**Work instruction:**
Check each line of the data for "овие", and copy the ones that have it.

Saved data entries:
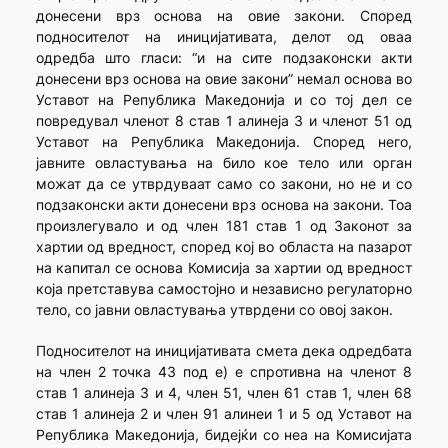
донесени врз основа на овие закони. Според
подносителот на иницијативата, делот од оваа
одредба што гласи: “и на сите подзаконски акти
донесени врз основа на овие закони” немал основа во
Уставот на Република Македонија и со тој дел се
повредувал членот 8 став 1 алинеја 3 и членот 51 од
Уставот на Република Македонија. Според него,
јавните овластувања на било кое тело или орган
можат да се утврдуваат само со закони, но не и со
подзаконски акти донесени врз основа на закони. Тоа
произлегувало и од член 181 став 1 од Законот за
хартии од вредност, според кој во областа на пазарот
на капитал се основа Комисија за хартии од вредност
која претставува самостојно и независно регулаторно
тело, со јавни овластувања утврдени со овој закон.
Подносителот на иницијативата смета дека одредбата
на член 2 точка 43 под е) е спротивна на членот 8
став 1 алинеја 3 и 4, член 51, член 61 став 1, член 68
став 1 алинеја 2 и член 91 алинеи 1 и 5 од Уставот на
Република Македонија, бидејќи со неа на Комисијата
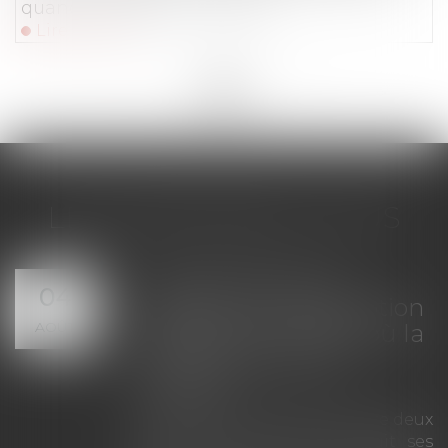
quand chaque jour compte
Lire la suite
<<
<
...
9
10
11
12
13
14
15
...
>
>>
LES DERNIÈRES ACTUS
Compensation de
04
créances : la prescription
AOÛT
s'apprécie à la date où la
compensation est
acquise
La compensation légale entre deux
créances réciproques produit ses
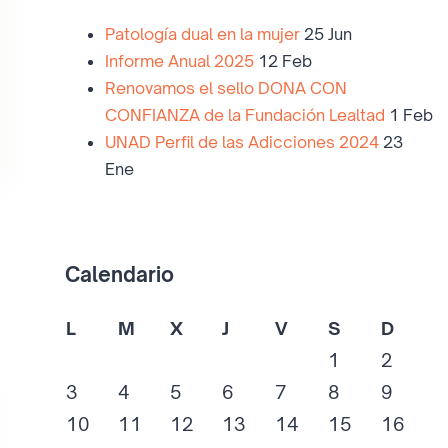
Patología dual en la mujer
25 Jun
Informe Anual 2025
12 Feb
Renovamos el sello DONA CON
CONFIANZA de la Fundación Lealtad
1 Feb
UNAD Perfil de las Adicciones 2024
23
Ene
Calendario
L
M
X
J
V
S
D
1
2
3
4
5
6
7
8
9
10
11
12
13
14
15
16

**Your solution:**
донесени врз основа на овие закони. Според
донесени врз основа на овие закони” немал основа во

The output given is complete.